> [DOKUMENTTEXT]:
+---+
Bulgarische Behörden setzen sich 14 Mal pro Tag über EU-Regelungen hinweg, aber Putin wollen sie lieber nicht begegnen. Weil, wie Du siehst, lieber Timor, haben wir das gemeinsam. Wir sind Teil einer geopolitischen Speisekarte. Die Ukraine ist dabei das Hauptgericht, Bulgarien eher eine Art kleiner Nachtisch. 2011 haben wir die Verhandlungen über eine Öl-Pipeline gestoppt, die es Russland erlaubt, Euer Land zu umgehen und Eure Politiker noch mehr unter Druck zu setzen. Am Tag der schlimmsten Gewalt auf dem Maidan bestätigte Russlands Energieminister, das Burgas-Projekt sei wieder auf dem Tisch. Er ist sicher, dass wir mitspielen werden.
+---+
> [GESPEICHERTE DATEN]:

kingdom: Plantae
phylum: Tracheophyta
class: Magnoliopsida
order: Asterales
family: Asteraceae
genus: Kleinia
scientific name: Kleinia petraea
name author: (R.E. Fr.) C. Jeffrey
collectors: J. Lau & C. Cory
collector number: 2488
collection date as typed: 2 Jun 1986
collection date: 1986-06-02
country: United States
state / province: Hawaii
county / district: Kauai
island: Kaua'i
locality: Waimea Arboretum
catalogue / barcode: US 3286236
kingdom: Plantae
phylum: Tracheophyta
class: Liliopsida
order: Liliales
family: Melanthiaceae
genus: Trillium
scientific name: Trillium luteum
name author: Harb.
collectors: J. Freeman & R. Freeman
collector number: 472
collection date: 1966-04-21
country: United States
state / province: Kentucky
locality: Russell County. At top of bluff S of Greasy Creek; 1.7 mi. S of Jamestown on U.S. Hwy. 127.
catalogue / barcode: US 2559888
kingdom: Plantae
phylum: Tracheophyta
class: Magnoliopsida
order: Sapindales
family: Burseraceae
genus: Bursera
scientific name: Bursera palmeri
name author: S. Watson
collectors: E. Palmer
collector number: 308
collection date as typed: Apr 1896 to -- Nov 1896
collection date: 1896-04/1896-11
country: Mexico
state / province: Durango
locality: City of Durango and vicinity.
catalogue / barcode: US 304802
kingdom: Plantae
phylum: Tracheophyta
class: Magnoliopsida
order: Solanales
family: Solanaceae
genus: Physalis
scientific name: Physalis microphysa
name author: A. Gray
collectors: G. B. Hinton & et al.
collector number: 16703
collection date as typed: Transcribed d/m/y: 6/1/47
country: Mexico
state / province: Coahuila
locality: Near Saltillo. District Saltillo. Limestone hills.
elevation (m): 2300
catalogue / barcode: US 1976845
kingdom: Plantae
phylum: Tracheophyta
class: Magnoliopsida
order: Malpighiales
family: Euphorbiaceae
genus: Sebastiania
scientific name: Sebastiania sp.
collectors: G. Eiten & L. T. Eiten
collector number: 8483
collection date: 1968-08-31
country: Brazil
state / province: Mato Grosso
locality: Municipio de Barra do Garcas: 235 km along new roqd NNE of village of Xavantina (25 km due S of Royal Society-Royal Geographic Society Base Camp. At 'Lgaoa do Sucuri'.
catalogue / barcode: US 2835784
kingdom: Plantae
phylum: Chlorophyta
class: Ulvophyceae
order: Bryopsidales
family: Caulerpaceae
+---+
> [ANWEISUNGEN]:
(a) Welches Land ist laut dem Text über Bulgarien und Russland auf der geopolitischen Speisekarte das Hauptgericht?
(b) Gib den Text über Bulgarien und Russland wortgetreu wieder, von „Bulgarische Behörden setzen“ bis einschließlich „wir mitspielen werden.“.
Die Einträge werden hierfür nicht gebraucht.

> [ERWARTETE ANTWORTEN]:
(a) Die Ukraine.

(b)
Bulgarische Behörden setzen sich 14 Mal pro Tag über EU-Regelungen hinweg, aber Putin wollen sie lieber nicht begegnen. Weil, wie Du siehst, lieber Timor, haben wir das gemeinsam. Wir sind Teil einer geopolitischen Speisekarte. Die Ukraine ist dabei das Hauptgericht, Bulgarien eher eine Art kleiner Nachtisch. 2011 haben wir die Verhandlungen über eine Öl-Pipeline gestoppt, die es Russland erlaubt, Euer Land zu umgehen und Eure Politiker noch mehr unter Druck zu setzen. Am Tag der schlimmsten Gewalt auf dem Maidan bestätigte Russlands Energieminister, das Burgas-Projekt sei wieder auf dem Tisch. Er ist sicher, dass wir mitspielen werden.